Congratulations on getting to the end of LifetimeKata. There's more footnotes and extra reading in the next two chapters, but this chapter is a "finale" of sorts.

In this exercise, we will be building a very simple clone of a glob system. This allows someone to ask whether a piece of text matches some description.

It's worth noting that implementing the whole thing may take up to an hour. If you just want to work on the lifetimes, you can copy code from the solution, but this is a fun and rewarding exercise to complete in its entirety.

For example, the glob ab(cd|ef|gh) matches any of the following strings: abcd, abef, abgh

You will create a Matcher struct, which has three fields:

  • A &str, representing the textual representation of our regex.
  • A Vec<MatcherTokens>, representing the different parts of the regex, in order.
  • An integer, keeping track of what the longest match for our regex was.

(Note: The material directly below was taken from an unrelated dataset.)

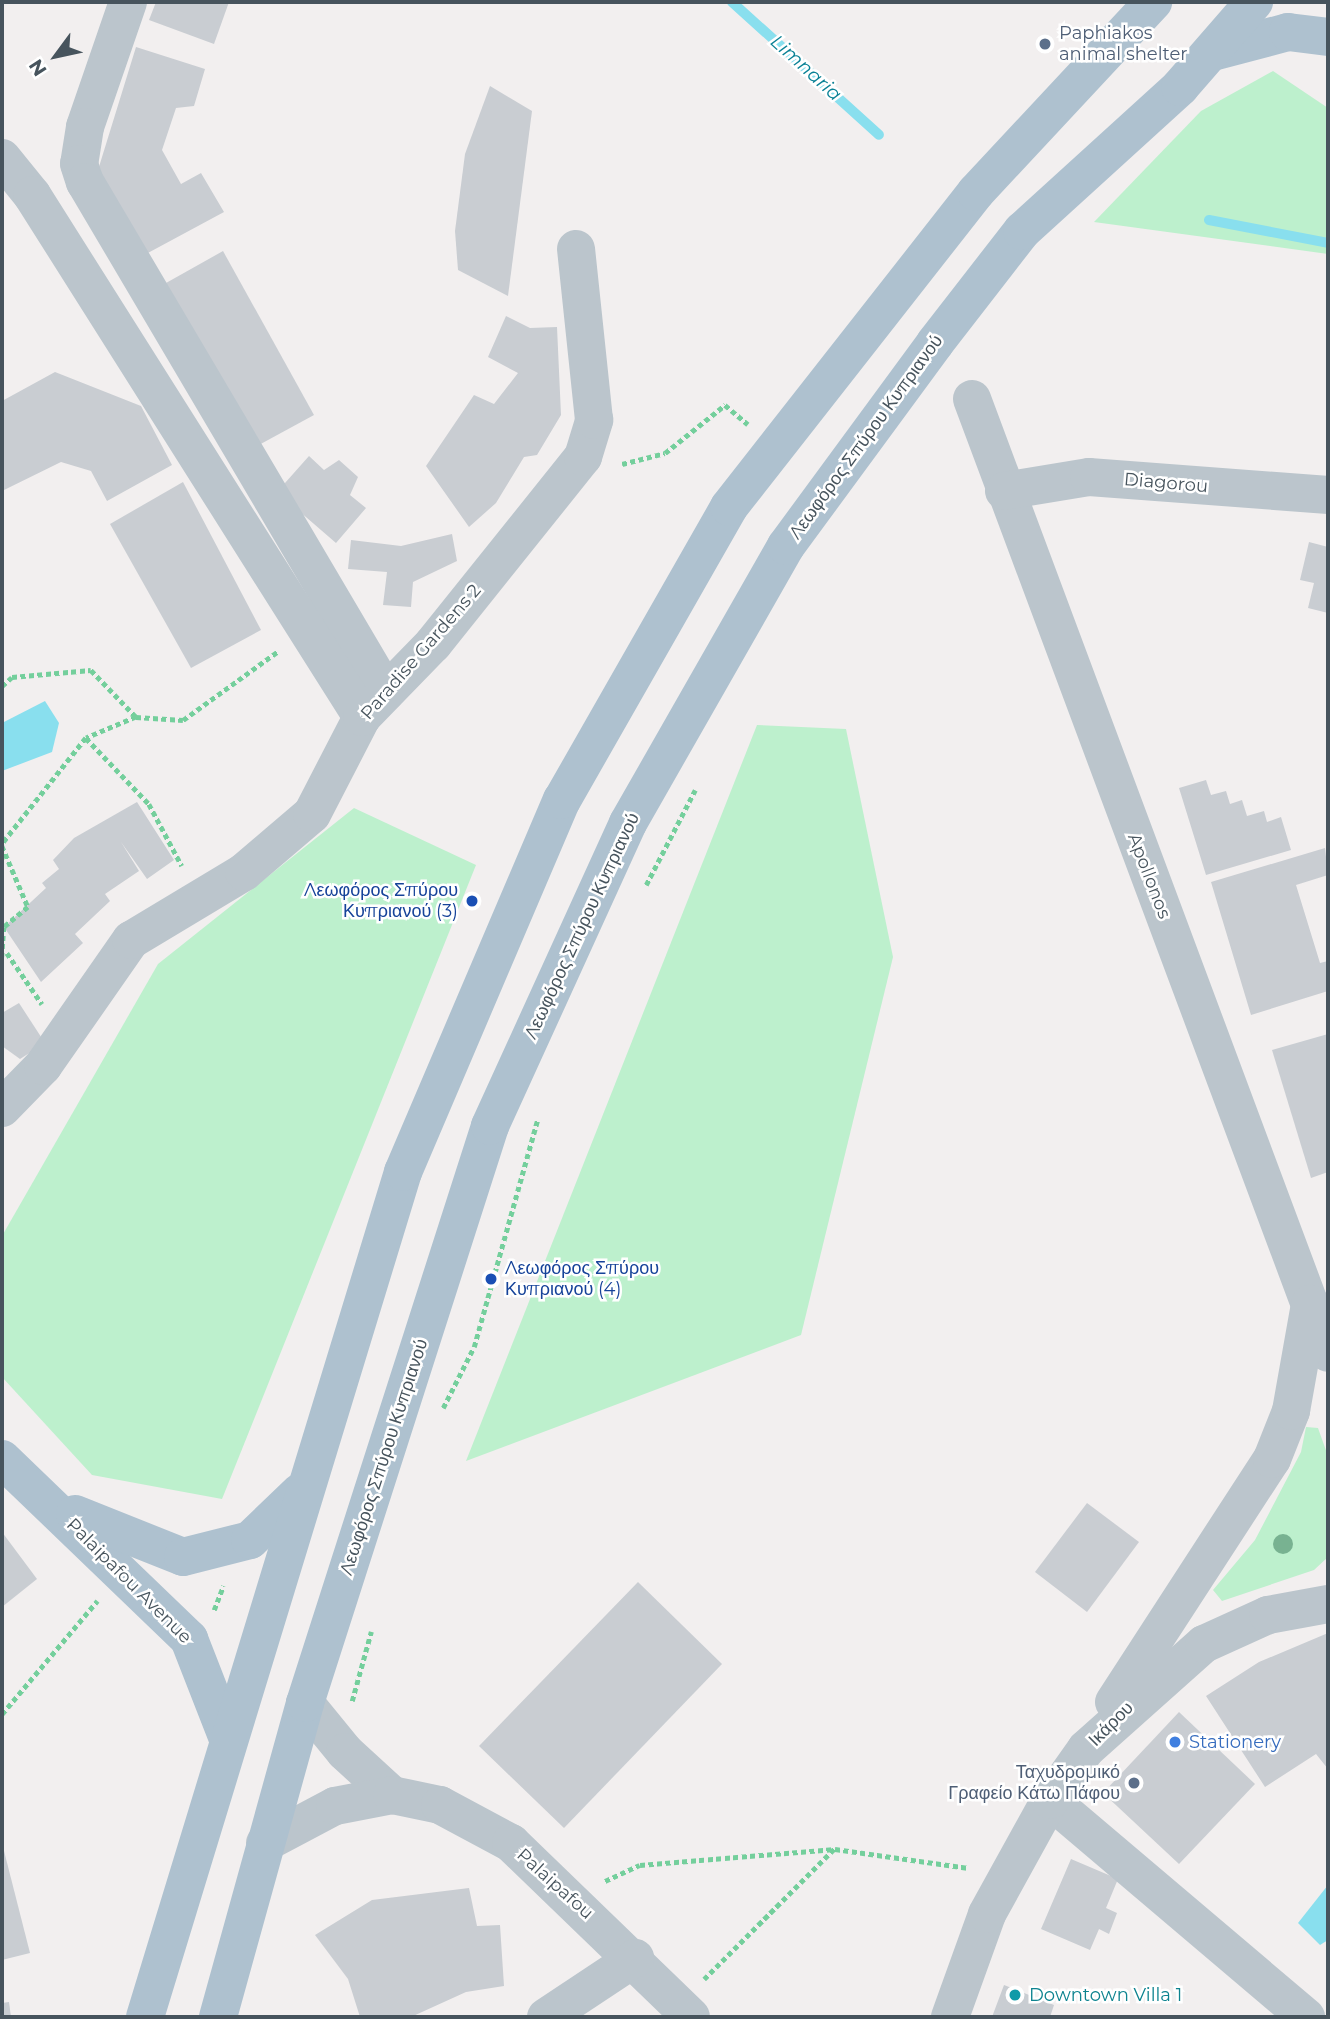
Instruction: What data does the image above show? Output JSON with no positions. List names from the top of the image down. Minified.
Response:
{"streets":{"main road":["Λεωφόρος Σπύρου Κυπριανού","Palaipafou Avenue"],"street":["Diagorou","Paradise Gardens 2","Apollonos","Ικάρου","Palaipafou"]},"crossings":[["Diagorou","Apollonos"]],"water":["Limnaria"],"places":["Paphiakos animal shelter","Λεωφόρος Σπύρου Κυπριανού (3)","Λεωφόρος Σπύρου Κυπριανού (4)","Stationery","Ταχυδρομικό Γραφείο Κάτω Πάφου","Downtown Villa 1"],"north":"bottom left"}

To create this, you'll take a string that looks like this: hello.(town|world|universe).its.me. There are three components to this:

  • regular text, like 'hello', 'its' or 'me', which should only match that exact text
  • wildcards (the . character), which matches any single character.
  • optional text, like (town|world|universe), which matches exactly one of a list of strings. So (town|world|universe) matches town, OR world, OR universe.

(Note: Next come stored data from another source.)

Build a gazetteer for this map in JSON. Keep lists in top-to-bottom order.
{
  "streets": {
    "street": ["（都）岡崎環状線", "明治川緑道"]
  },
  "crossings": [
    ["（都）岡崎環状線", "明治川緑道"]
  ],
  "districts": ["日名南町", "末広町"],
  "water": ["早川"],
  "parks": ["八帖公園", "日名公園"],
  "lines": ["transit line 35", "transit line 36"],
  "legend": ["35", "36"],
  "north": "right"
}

These can be mixed and matched in any order (but you will never have one inside the other). With this string, you should create a vector of MatcherTokens which refer to the relevant parts of that string.

You will then write a function which takes another string, and sees how much of the Matcher that particular string matches. You will return a vector of (MatcherToken, &str), where the MatcherToken is the token that matched some text, and the &str is the text that was matched.

An Example

Say you had the matcher (Black|Bridge)(rock|stone|water).company. This can be broken down into four parts:

  • OneOfText(["Black", "Bridge"])
  • OneOfText(["rock", "stone", "water"])
  • Wildcard
  • RawText("company")

Now, let's imagine we're given the following text: BlackBridge. Black matches the first token, but Bridge does not match the second token. So, we would return: vec![(OneOfText(["Black", "Bridge"]), "Black")"]. The most tokens we've matched is 1.

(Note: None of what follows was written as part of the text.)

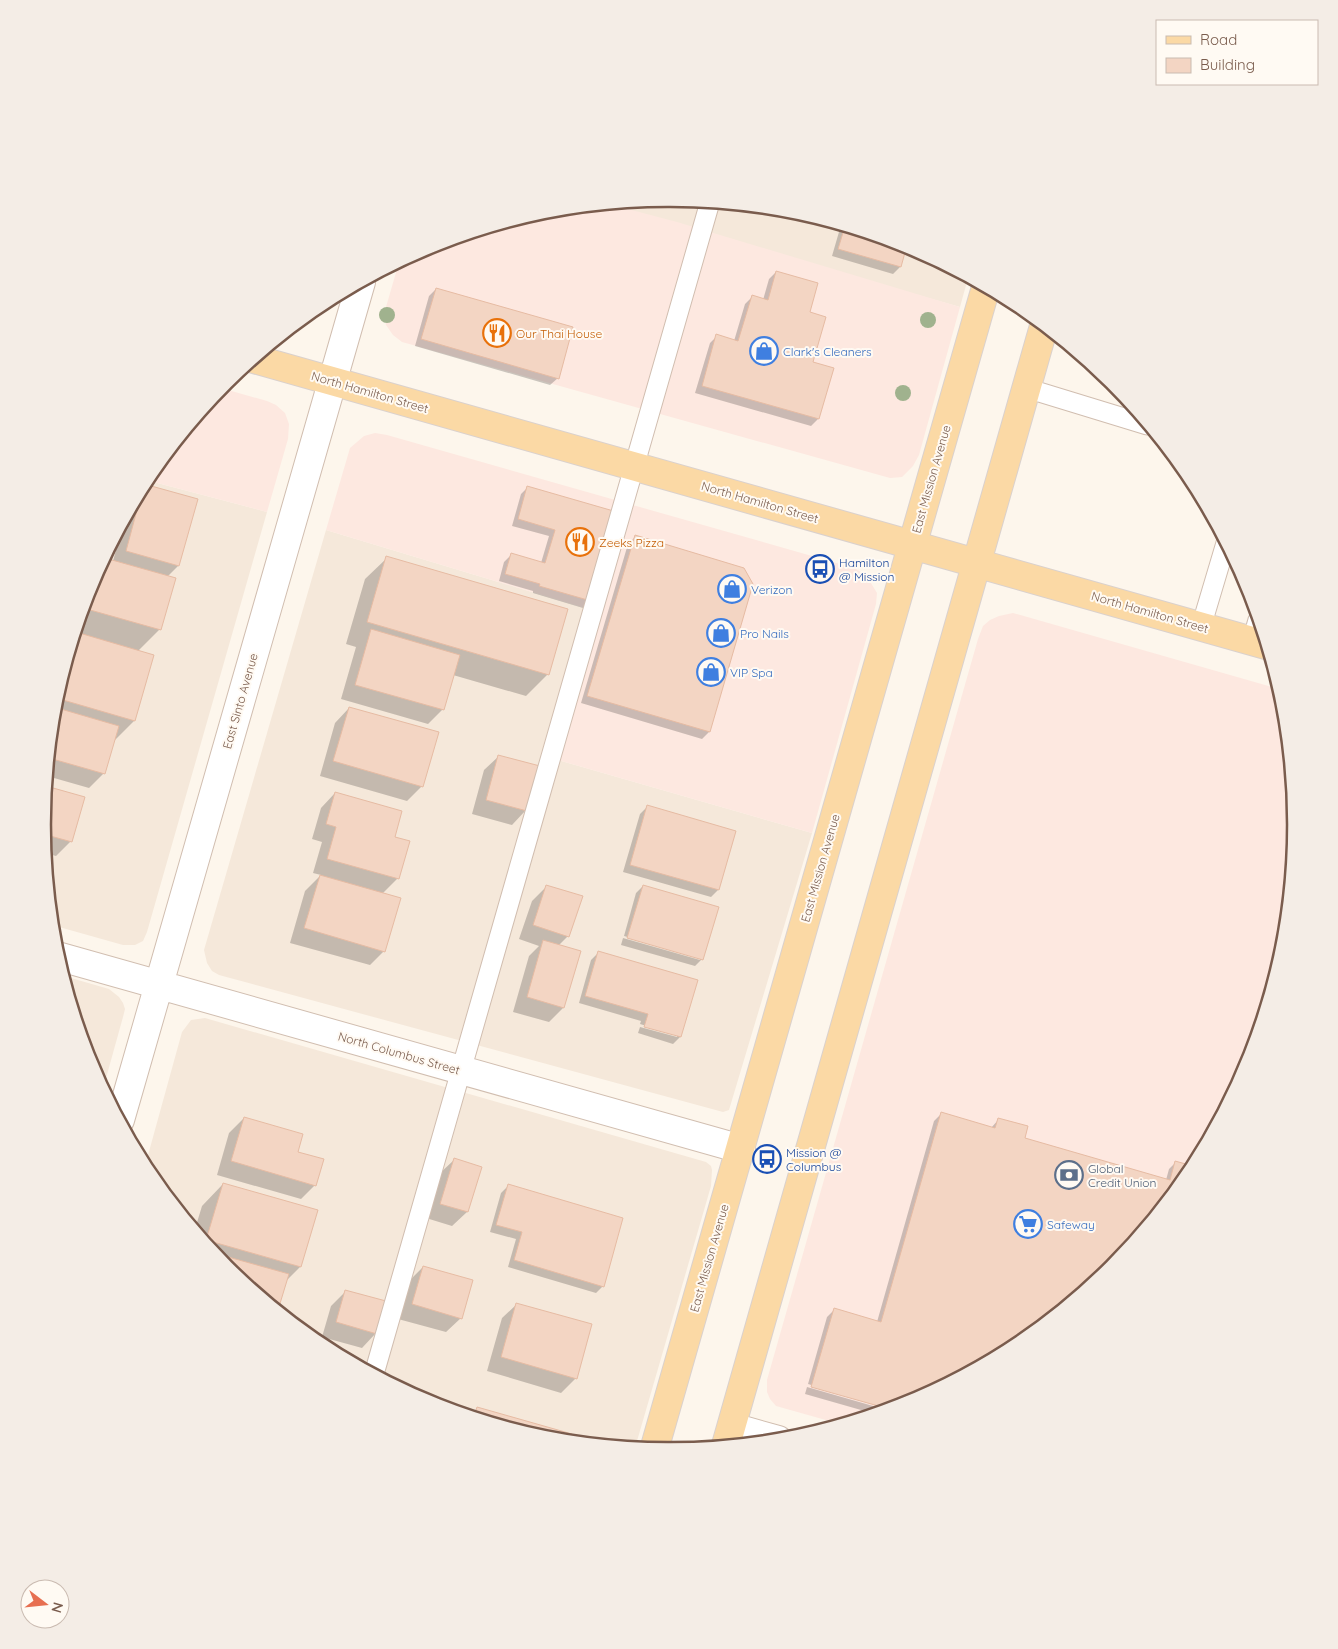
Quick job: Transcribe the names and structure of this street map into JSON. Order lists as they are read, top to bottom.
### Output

For a different example, take Bridgestone_Tyres. Bridge matches the first matcher, stone matches the second matcher, _ matches the third matcher, but Tyres doesn't match company. So the most tokens we've matched is 3. We'd return a vec containing:

  • (OneOfText(["Black", "Bridge"]), Bridge)
  • (OneOfText(["rock", "stone", "water"]), "stone")
  • (Wildcard, "_")

A Note On Unicode

Rust is able to deal with unicode characters (like emoji or Japanese Kanji) in its strings. Of course, this increases the amount of complexity that is required for simple operations like splitting a string into pieces, because it's possible to accidentally split a character in half.

The tests in the example do not use unicode, however if you want a "true" Rust experience, change the tests to include a unicode character (an example is in the comments).